WORLD> America
FBI had, then tossed anthrax type used in attacks
(Agencies)
Updated: 2008-08-19 09:49

The complete genome mapping of the unique killer strain, the cornerstone of the forensic case, won't be public for months, maybe more than a year, because it will be published in peer-reviewed scientific journals that take time. The outsiders who had questions about the government's case wanted to see the complete genomic map sooner.

"There are still many nagging questions about this," said Dr. Michael Stebbins, who directs the Federation of American Scientists' biosecurity project and wasn't at the Monday's briefing. "Unfortunately a lot of them are not going to be able to be answered in the immediate future."

Majidi understands that: "I don't think, No. 1, we're ever going to put the suspicions to bed."

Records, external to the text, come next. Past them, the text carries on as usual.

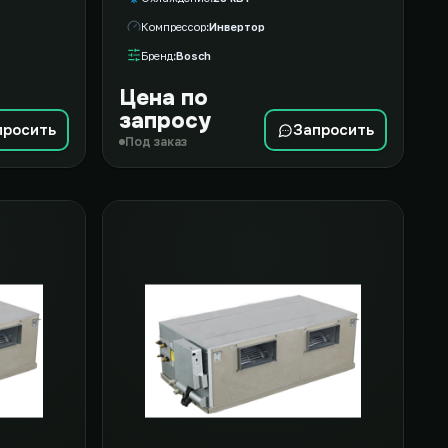
Компрессор
Инвертор
Бренд
Bosch
Цена по
запросу
просить
Запросить
Под заказ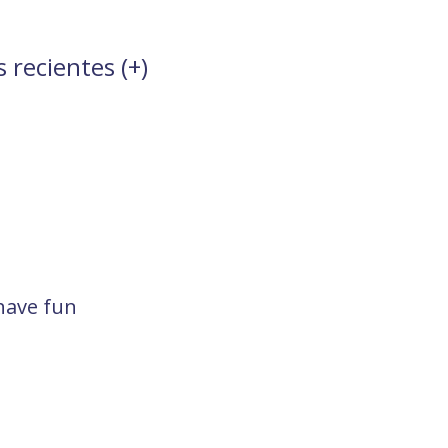
 recientes (
+
)
have fun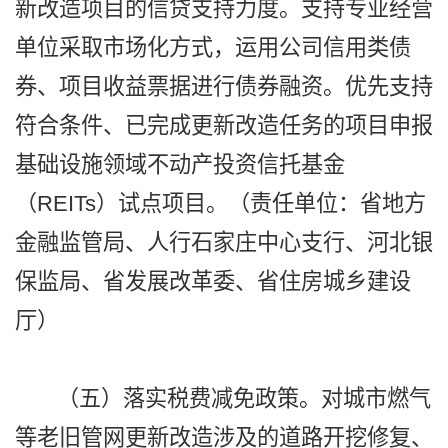
新改造项目的信贷支持力度。支持专业经营
单位采取市场化方式，运用公司信用类债
券、项目收益票据进行债券融资。优先支持
符合条件、已完成更新改造任务的项目申报
基础设施领域不动产投资信托基金
（REITs）试点项目。（责任单位：省地方
金融监管局、人行石家庄中心支行、河北银
保监局、省发展改革委、省住房城乡建设
厅）
（五）落实税费减免政策。对城市燃气
等老旧管网更新改造涉及的道路开挖修复、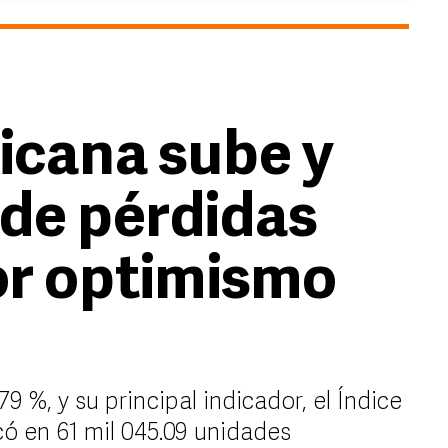
icana sube y
de pérdidas
or optimismo
 %, y su principal indicador, el Índice
có en 61 mil 045.09 unidades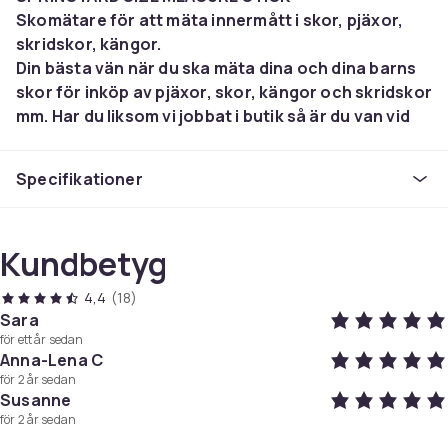
Skomätare för att mäta innermått i skor, pjäxor,
skridskor, kängor.
Din bästa vän när du ska mäta dina och dina barns
skor för inköp av pjäxor, skor, kängor och skridskor
mm. Har du liksom vi jobbat i butik så är du van vid
att föräldrar kommer in med ett papper där de ritat
runt sitt barns fot för att se hur lång foten är? Tror
Specifikationer
vi att det blir ett tillförlitligt mått med
millimeterprecision? Nej!
Kundbetyg
Det här är en skomätare för professionell
användning i butik och för konsumenter i hemmet.
4,4
(18)
Med denna högkvalitativa skomätare får du ett
Sara
exakt innermått i millimeter på dina skor, skridskor,
för ett år sedan
kängor etc.
Anna-Lena C
Specifikation:
för 2 år sedan
Susanne
för 2 år sedan
Fotmätare i plast med måttbanband i stål.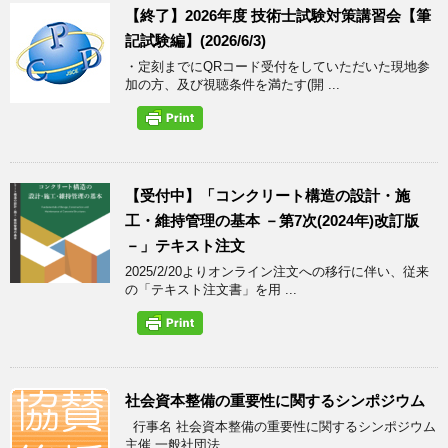
【終了】2026年度 技術士試験対策講習会【筆
記試験編】(2026/6/3)
・定刻までにQRコード受付をしていただいた現地参
加の方、及び視聴条件を満たす(開 ...
【受付中】「コンクリート構造の設計・施
工・維持管理の基本 －第7次(2024年)改訂版
－」テキスト注文
2025/2/20よりオンライン注文への移行に伴い、従来
の「テキスト注文書」を用 ...
社会資本整備の重要性に関するシンポジウム
行事名 社会資本整備の重要性に関するシンポジウム
主催 一般社団法 ...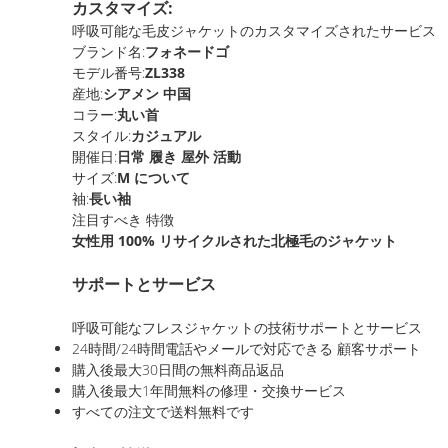
カスタマイズ:
呼吸可能な毛皮ジャケットのカスタマイズされたサービス
ブランド名:
フォネードゴ
モデル番号:
ZL338
産地:
シアメン 中国
コラー:
丸い首
スタイル:
カジュアル
開催日:
日常 履き 屋外 活動
サイズ:
M について
袖:
長い袖
注目すべき 特徴
女性用 100% リサイクルされた北極毛のジャケット
サポートとサービス
呼吸可能なフレスジャケットの技術サポートとサービス
24時間/24時間電話やメールで対応できる 顧客サポート
購入後最大30日間の無料商品返品
購入後最大1年間無料の修理・交換サービス
すべての注文で送料無料です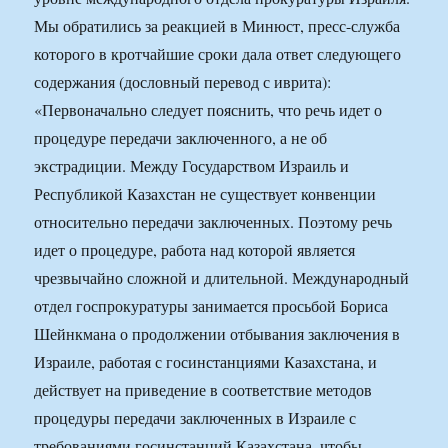
Мы обратились за реакцией в Минюст, пресс-служба
которого в кротчайшие сроки дала ответ следующего
содержания (дословный перевод с иврита):
«Первоначально следует пояснить, что речь идет о
процедуре передачи заключенного, а не об
экстрадиции. Между Государством Израиль и
Республикой Казахстан не существует конвенции
относительно передачи заключенных. Поэтому речь
идет о процедуре, работа над которой является
чрезвычайно сложной и длительной. Международный
отдел госпрокуратуры занимается просьбой Бориса
Шейнкмана о продолжении отбывания заключения в
Израиле, работая с госинстанциями Казахстана, и
действует на приведение в соответствие методов
процедуры передачи заключенных в Израиле с
требованиями госинстанций Казахстана, чтобы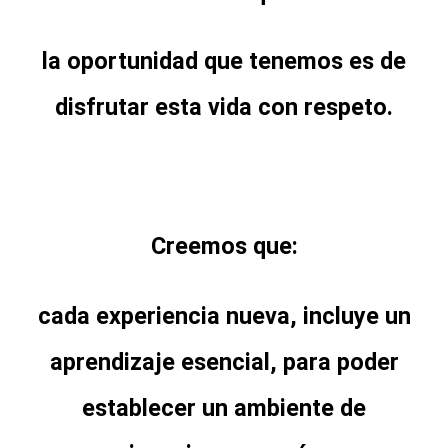
la oportunidad que tenemos es de
disfrutar esta vida con respeto.
Creemos que:
cada experiencia nueva, incluye un
aprendizaje esencial, para poder
establecer un ambiente de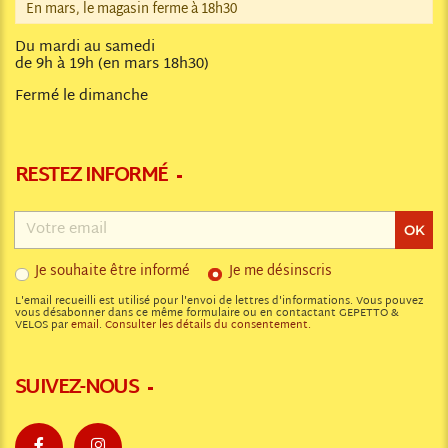
En mars, le magasin ferme à 18h30
Du mardi au samedi
de 9h à 19h (en mars 18h30)
Fermé le dimanche
RESTEZ INFORMÉ
Adresse
email
OK
Je souhaite être informé
Je me désinscris
L'email recueilli est utilisé pour l'envoi de lettres d'informations. Vous pouvez
vous désabonner dans ce même formulaire ou en contactant GEPETTO &
VELOS par
email
.
Consulter les détails du consentement.
SUIVEZ-NOUS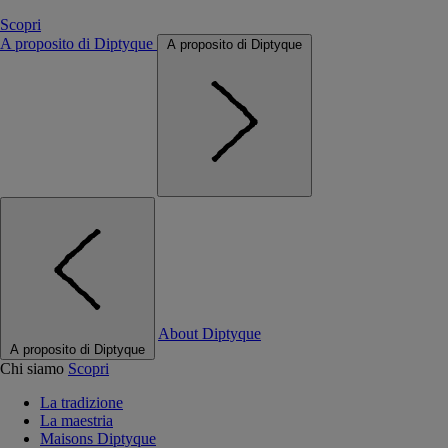
Scopri
A proposito di Diptyque
A proposito di Diptyque
About Diptyque
A proposito di Diptyque
Chi siamo
Scopri
La tradizione
La maestria
Maisons Diptyque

FBI officials spent much of their time going into more detail about the specific four mutations in the strain of anthrax that led back to Ivins' Army lab at Fort Detrick, Maryland. They were not easy to find, rare like red or green M&Ms in a flask mostly full of blue candies, Majidi said.

FBI officials and scientists had to come up with a technique for looking at the DNA of anthrax to whittle down the list of labs and suspects who could have produced it, creating a new field of forensic microbiology. That scientific technique to connect a lab with a unique strain wasn't available until after the FBI had destroyed its first sample from Ivins.

In February 2002, the FBI sent subpoenas around the world to labs handling the Ames strain of anthrax, which was the strain that killed five people in 2001. They got 1,070 samples and destroyed only one: the first one from Ivins. It was destroyed because Ivins didn't use the proper test tube and growth medium so it may have not been useful as evidence in court, officials said.

Ivins was one of the first to respond to FBI subpoenas, but his sample was deemed useless and he was asked to submit another. He gave investigators a second sample of anthrax from his lab in April 2002 to comply with standards in a subpoena issued in the case. But that sample contained a different strain than what he submitted two months earlier in what prosecutors call an attempt to deceive or confuse investigators.